=== Instructions for the task ===
Go through the data below and copy each line that includes "input".
━━━
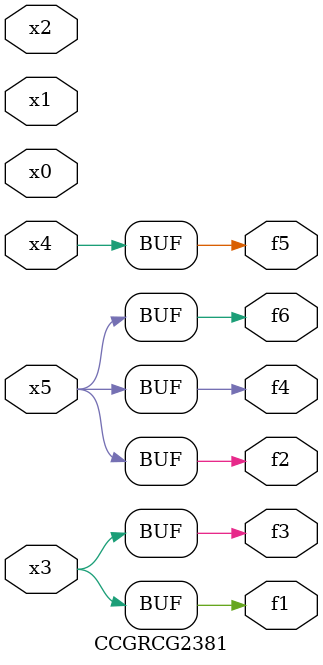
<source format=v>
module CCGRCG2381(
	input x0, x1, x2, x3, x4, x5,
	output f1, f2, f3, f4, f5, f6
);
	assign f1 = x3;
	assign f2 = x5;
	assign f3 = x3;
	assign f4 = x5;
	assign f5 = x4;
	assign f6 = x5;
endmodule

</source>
━━━
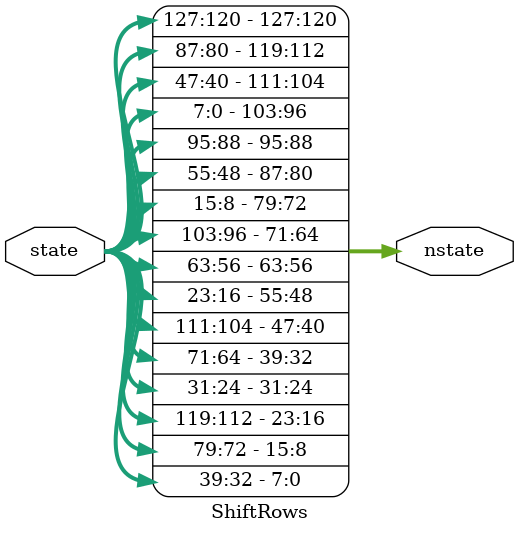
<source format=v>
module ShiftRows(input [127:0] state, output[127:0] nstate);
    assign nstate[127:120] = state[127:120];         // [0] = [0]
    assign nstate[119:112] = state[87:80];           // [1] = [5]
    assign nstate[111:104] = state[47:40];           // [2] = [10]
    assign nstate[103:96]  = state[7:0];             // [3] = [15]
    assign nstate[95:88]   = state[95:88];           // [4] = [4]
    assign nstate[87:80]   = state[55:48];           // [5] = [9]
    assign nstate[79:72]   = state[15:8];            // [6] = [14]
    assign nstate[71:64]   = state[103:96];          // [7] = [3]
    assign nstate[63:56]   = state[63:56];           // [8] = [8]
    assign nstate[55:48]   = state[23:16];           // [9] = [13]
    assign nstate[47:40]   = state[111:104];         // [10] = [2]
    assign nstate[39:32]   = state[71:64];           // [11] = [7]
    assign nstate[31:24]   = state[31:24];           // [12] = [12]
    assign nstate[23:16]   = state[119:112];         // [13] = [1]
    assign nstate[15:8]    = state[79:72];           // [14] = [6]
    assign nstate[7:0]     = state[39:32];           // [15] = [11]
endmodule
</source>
━━━
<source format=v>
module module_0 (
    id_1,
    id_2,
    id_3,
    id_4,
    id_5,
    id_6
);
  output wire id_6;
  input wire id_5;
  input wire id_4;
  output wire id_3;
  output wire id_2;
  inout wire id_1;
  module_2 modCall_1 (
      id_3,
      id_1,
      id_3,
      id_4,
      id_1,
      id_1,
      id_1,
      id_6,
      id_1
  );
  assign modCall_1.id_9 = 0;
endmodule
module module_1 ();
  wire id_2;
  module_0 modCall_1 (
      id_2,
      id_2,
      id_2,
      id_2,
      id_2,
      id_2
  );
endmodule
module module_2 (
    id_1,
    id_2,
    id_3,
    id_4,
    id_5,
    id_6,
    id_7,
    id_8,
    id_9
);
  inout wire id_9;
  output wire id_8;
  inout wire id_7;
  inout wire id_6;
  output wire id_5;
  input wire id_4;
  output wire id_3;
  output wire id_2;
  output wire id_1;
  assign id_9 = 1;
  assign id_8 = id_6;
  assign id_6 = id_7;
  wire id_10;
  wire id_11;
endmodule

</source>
━━━
=== Expected answer ===
	input x0, x1, x2, x3, x4, x5,
module ShiftRows(input [127:0] state, output[127:0] nstate);
  input wire id_5;
  input wire id_4;
  input wire id_4;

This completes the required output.